Google, Microsoft join hands for crackdown on child porn searches
According to reports, Google Inc has planned to block serch results related to child abuse.
Both internet giants, Google and Microsoft, in a rare display of unity, will join hands to introduce new algorithms that will prevent searches for child abuse imagery delivering results.
Day before the "Internet safety summit" in London, Google chief Eric Schmidt wrote in a daily, "we will soon roll out these changes in more than 150 languages (including Indian languages) so the impact will be truly global."
"We've listened, and in the last three months put more than 200 people to work developing new, state-of-the-art technology to tackle the problem", Schmidt wrote.
Schmidt said that the tech giant (Google) had developed new technology that "makes it harder to find child sexual abuse images on the web (including on YouTube videos)."
"Paedophiles are increasingly filming their crimes.
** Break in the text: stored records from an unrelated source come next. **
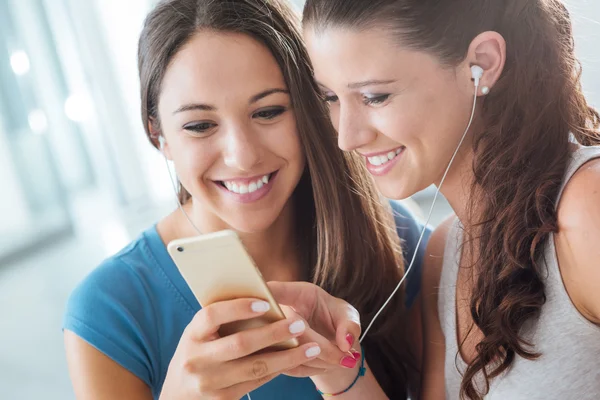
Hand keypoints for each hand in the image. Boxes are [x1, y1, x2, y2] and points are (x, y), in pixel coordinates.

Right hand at [159, 298, 320, 399]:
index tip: (265, 303)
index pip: (213, 315)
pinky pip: (256, 382)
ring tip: (311, 348)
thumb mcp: (199, 334)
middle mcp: (196, 359)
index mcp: (191, 334)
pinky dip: (277, 370)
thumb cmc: (197, 352)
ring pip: (255, 367)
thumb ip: (221, 319)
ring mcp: (209, 383)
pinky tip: (294, 361)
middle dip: (274, 333)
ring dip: (287, 357)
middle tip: (300, 324)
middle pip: (241, 343)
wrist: (178, 395)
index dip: (239, 308)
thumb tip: (261, 299)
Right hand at [268, 282, 361, 377]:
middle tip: (346, 356)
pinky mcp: (272, 358)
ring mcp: (270, 337)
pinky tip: (327, 364)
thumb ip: (350, 324)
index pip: (276, 291)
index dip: (267, 295)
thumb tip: (345, 342)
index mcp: (295, 294)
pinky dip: (313, 370)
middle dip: (321, 348)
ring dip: (318, 362)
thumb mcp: (347, 315)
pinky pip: (290, 369)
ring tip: (341, 359)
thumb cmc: (335, 319)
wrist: (329, 342)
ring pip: (288, 354)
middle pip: (287, 331)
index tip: (266, 301)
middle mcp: (277, 314)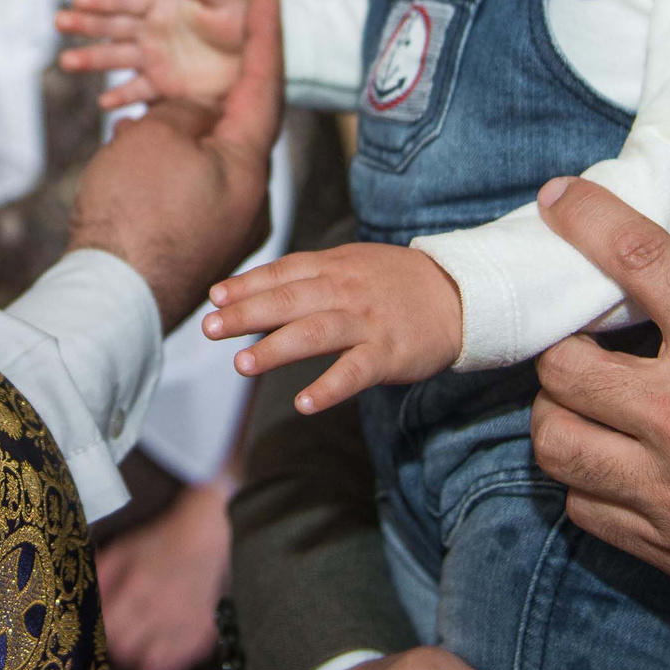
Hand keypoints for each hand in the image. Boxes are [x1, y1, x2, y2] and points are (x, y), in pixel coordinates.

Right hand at [57, 0, 251, 107]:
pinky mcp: (163, 84)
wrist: (257, 57)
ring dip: (92, 58)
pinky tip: (103, 104)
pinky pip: (138, 90)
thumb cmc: (243, 20)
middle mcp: (153, 28)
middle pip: (114, 25)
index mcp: (165, 2)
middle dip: (87, 24)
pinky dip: (122, 97)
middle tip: (59, 22)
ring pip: (118, 57)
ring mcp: (155, 57)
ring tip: (66, 62)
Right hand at [68, 0, 284, 331]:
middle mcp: (251, 199)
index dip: (264, 37)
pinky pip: (189, 193)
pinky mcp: (199, 249)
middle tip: (186, 66)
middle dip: (206, 95)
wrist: (109, 300)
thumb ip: (183, 111)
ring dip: (175, 136)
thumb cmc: (135, 210)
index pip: (265, 84)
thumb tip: (191, 118)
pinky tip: (131, 160)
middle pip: (237, 127)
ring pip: (206, 162)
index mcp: (250, 164)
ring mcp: (227, 230)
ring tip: (138, 123)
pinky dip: (165, 169)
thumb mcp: (158, 137)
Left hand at [97, 477, 233, 669]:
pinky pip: (181, 664)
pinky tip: (155, 668)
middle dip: (116, 650)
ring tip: (133, 659)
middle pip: (127, 651)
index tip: (97, 634)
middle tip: (115, 644)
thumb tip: (78, 599)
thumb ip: (98, 575)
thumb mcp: (120, 550)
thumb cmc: (156, 541)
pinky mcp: (202, 632)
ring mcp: (184, 624)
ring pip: (154, 664)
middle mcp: (161, 611)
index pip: (108, 631)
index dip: (98, 636)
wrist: (202, 535)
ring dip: (138, 664)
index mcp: (136, 589)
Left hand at [204, 243, 463, 413]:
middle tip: (209, 328)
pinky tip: (303, 404)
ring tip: (242, 364)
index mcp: (335, 267)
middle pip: (288, 301)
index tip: (215, 297)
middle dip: (246, 315)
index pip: (283, 273)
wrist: (460, 295)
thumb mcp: (352, 265)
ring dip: (276, 349)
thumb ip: (309, 277)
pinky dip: (328, 388)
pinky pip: (354, 373)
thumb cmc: (396, 284)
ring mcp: (367, 322)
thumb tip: (256, 292)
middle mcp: (346, 291)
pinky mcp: (388, 353)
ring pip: (314, 333)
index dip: (247, 285)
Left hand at [527, 180, 669, 632]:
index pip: (636, 260)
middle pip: (562, 365)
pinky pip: (583, 507)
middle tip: (582, 330)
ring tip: (590, 396)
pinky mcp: (668, 547)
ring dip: (559, 410)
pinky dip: (584, 477)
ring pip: (556, 443)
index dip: (586, 217)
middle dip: (560, 336)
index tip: (559, 201)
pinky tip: (614, 458)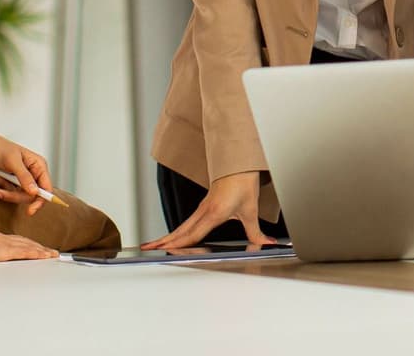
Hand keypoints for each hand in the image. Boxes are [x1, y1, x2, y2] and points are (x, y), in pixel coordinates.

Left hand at [0, 133, 54, 216]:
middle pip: (31, 195)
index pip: (46, 188)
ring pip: (18, 195)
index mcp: (39, 165)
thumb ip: (24, 177)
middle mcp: (33, 173)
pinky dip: (0, 186)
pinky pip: (9, 191)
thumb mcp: (12, 161)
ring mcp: (23, 178)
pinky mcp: (13, 182)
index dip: (40, 200)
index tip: (30, 211)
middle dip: (14, 195)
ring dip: (4, 189)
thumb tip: (35, 193)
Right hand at [0, 230, 57, 262]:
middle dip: (38, 247)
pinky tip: (45, 256)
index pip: (15, 241)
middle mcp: (1, 238)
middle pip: (25, 242)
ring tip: (52, 255)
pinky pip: (25, 252)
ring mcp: (4, 244)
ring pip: (28, 246)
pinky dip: (37, 253)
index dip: (27, 244)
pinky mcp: (4, 251)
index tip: (36, 248)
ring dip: (42, 250)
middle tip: (50, 252)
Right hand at [141, 171, 271, 250]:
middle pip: (180, 231)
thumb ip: (256, 231)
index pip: (194, 234)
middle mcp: (204, 211)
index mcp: (214, 213)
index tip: (166, 251)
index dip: (180, 245)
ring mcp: (202, 208)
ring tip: (153, 244)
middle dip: (164, 241)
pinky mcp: (204, 206)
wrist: (239, 163)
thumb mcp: (251, 209)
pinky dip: (177, 231)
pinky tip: (174, 236)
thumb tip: (265, 243)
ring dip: (167, 236)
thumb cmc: (243, 181)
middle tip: (147, 249)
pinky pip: (187, 222)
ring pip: (181, 226)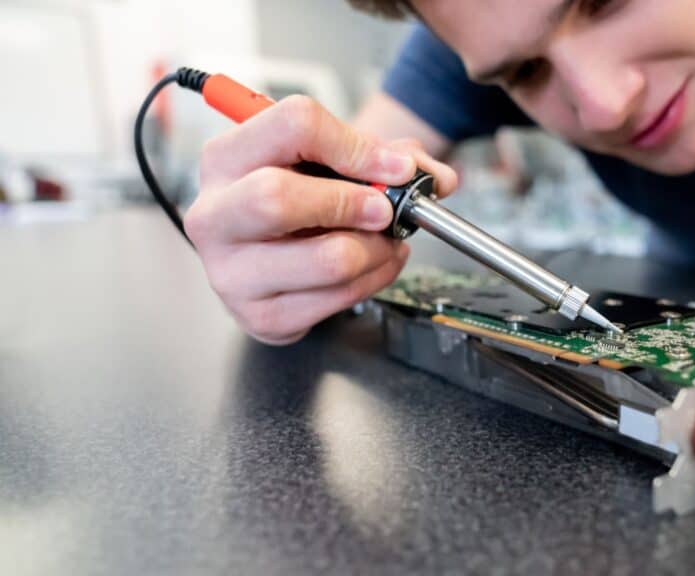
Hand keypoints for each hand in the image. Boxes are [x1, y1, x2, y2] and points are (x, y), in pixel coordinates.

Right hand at [185, 95, 456, 344]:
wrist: (276, 250)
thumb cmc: (302, 195)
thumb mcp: (336, 159)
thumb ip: (391, 156)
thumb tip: (438, 178)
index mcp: (226, 157)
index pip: (291, 126)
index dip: (355, 145)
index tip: (395, 167)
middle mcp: (214, 214)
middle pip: (277, 198)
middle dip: (351, 202)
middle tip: (385, 210)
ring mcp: (229, 272)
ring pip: (325, 259)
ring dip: (377, 249)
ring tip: (388, 240)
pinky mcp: (259, 316)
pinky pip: (338, 298)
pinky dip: (375, 279)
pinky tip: (376, 264)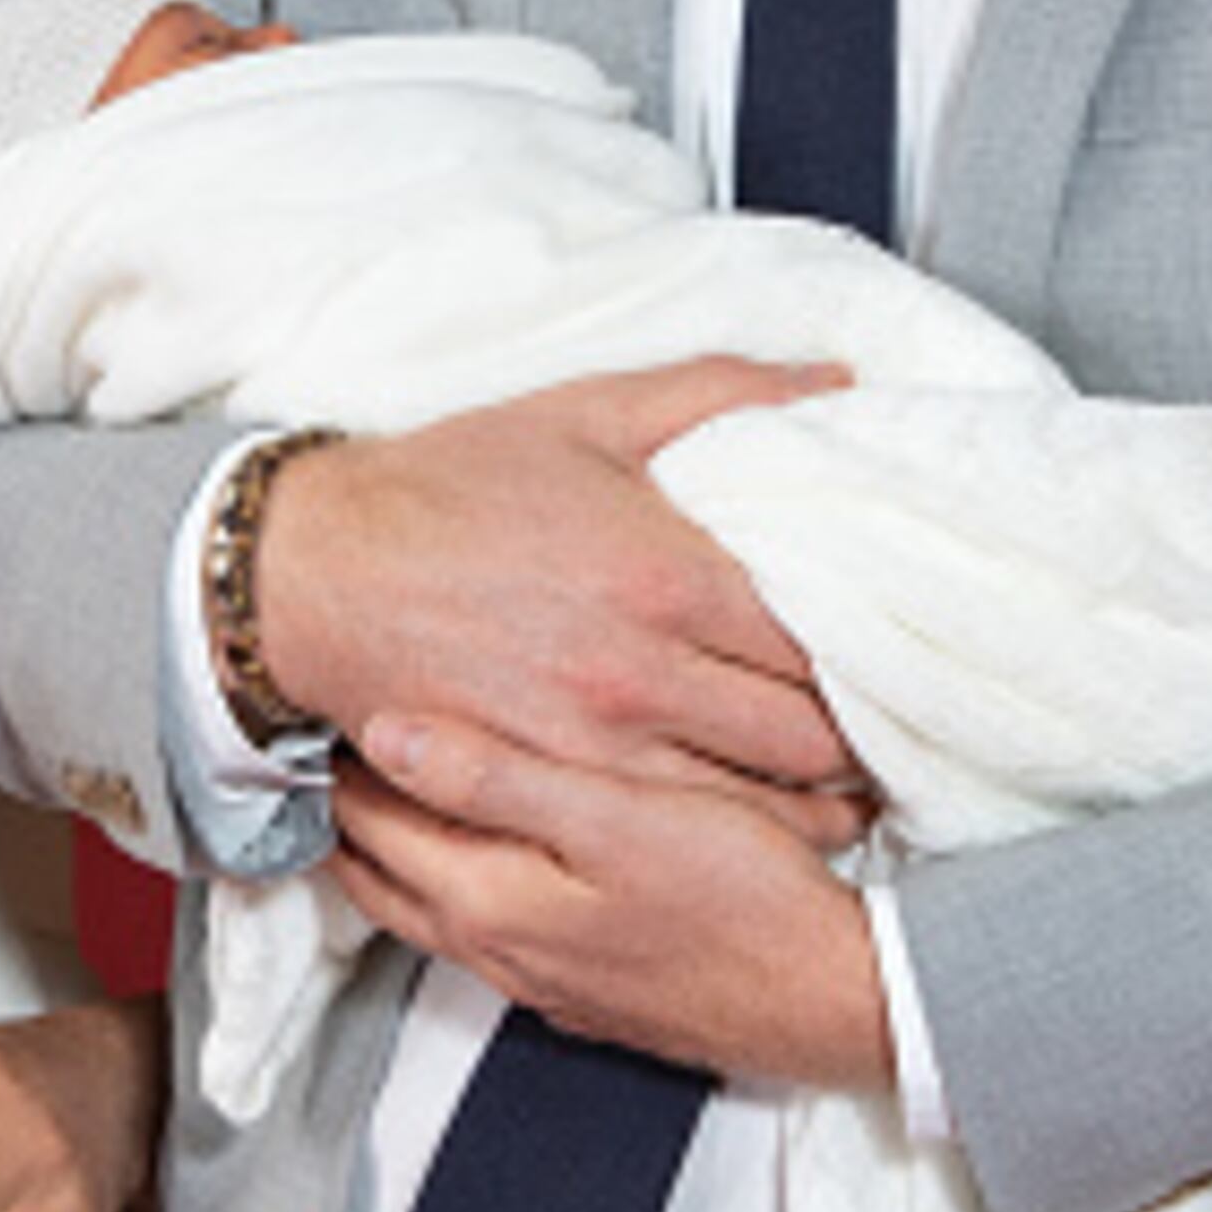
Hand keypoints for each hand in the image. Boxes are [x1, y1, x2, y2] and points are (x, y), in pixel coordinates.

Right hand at [250, 364, 865, 797]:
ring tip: (850, 786)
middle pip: (804, 732)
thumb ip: (722, 393)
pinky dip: (737, 831)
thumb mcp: (588, 413)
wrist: (315, 573)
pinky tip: (765, 823)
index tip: (896, 653)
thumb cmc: (446, 489)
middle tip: (886, 728)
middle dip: (858, 737)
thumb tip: (833, 380)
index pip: (819, 638)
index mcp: (667, 572)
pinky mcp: (552, 789)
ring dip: (815, 798)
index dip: (874, 654)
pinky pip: (677, 830)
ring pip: (755, 799)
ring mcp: (597, 744)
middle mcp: (642, 672)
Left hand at [333, 711, 895, 1090]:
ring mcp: (542, 979)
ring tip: (389, 786)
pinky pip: (490, 930)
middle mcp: (499, 953)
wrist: (833, 1001)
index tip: (324, 701)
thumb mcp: (615, 816)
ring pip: (433, 907)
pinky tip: (490, 854)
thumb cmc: (741, 900)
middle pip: (384, 875)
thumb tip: (389, 733)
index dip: (342, 760)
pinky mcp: (587, 989)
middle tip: (327, 742)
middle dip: (349, 812)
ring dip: (400, 850)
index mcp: (488, 903)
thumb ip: (496, 778)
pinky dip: (459, 882)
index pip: (374, 824)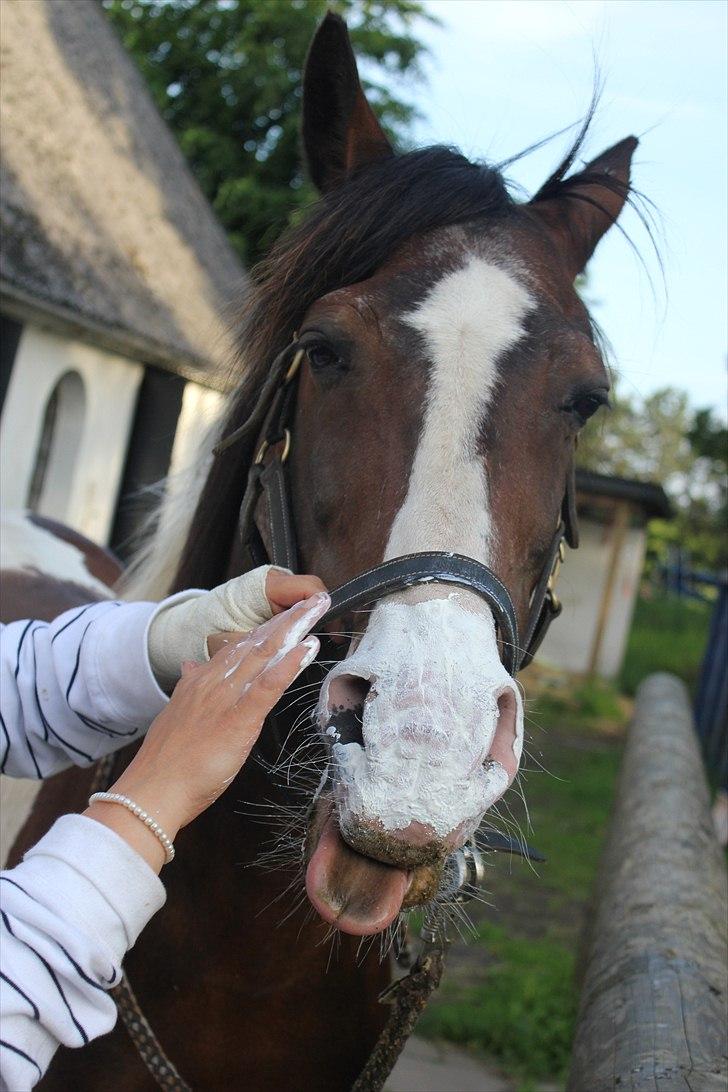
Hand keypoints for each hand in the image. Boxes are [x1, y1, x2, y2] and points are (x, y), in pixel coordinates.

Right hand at [86, 591, 329, 871]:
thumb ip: (189, 688)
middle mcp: (214, 681)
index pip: (238, 645)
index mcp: (200, 681)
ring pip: (265, 654)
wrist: (153, 789)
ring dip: (293, 629)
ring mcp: (226, 697)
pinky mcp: (239, 718)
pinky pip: (269, 685)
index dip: (265, 628)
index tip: (287, 613)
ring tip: (316, 609)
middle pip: (255, 642)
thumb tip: (192, 667)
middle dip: (286, 619)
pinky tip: (308, 647)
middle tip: (312, 600)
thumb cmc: (167, 762)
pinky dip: (290, 664)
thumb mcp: (177, 715)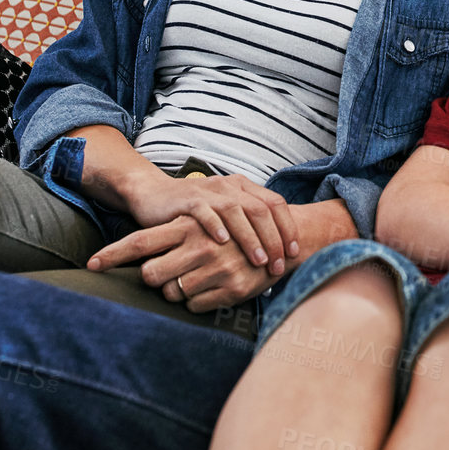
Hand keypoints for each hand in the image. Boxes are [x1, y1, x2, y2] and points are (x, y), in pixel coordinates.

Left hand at [87, 216, 280, 311]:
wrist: (281, 241)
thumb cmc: (232, 232)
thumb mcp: (203, 222)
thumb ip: (172, 231)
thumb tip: (139, 250)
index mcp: (187, 226)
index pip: (139, 241)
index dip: (113, 254)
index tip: (91, 265)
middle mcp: (198, 245)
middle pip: (151, 274)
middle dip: (153, 278)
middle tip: (165, 274)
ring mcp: (215, 268)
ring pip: (172, 293)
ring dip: (177, 290)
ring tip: (196, 277)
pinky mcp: (230, 289)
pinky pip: (194, 306)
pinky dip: (198, 301)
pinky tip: (212, 288)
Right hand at [121, 170, 298, 274]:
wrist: (154, 195)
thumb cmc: (194, 213)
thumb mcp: (226, 214)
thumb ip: (248, 224)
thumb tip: (276, 253)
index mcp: (243, 187)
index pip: (276, 203)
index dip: (288, 228)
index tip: (294, 252)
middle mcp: (230, 186)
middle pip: (261, 209)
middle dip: (274, 238)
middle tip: (279, 264)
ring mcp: (209, 191)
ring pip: (237, 210)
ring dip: (251, 237)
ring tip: (259, 260)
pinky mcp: (188, 199)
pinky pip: (206, 211)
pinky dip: (216, 226)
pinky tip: (224, 244)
So our engineers at YouTube have created a new technology to identify these videos", he further said.
Google has developed a technology that makes it harder to find child porn images
The alerts also make clear that child sexual abuse is illegal and give advice on where to get help.
In July this year, British Prime Minister David Cameron declared war on online pornography, calling for a safer internet for children.
Cameron had warned that access to online porn was "corroding childhood", and urged internet companies to act to block access to child abuse images.
Cameron had also unveiled a series of measures to reduce access to pornography with a particular focus on images of child sexual abuse including "Possession of extreme pornography, which includes scenes of simulated rape, is to be outlawed."
Some anti-child porn campaigners have argued the proposals did not go far enough and called for greater funding to wipe out sharing of child porn through peer-to-peer networks.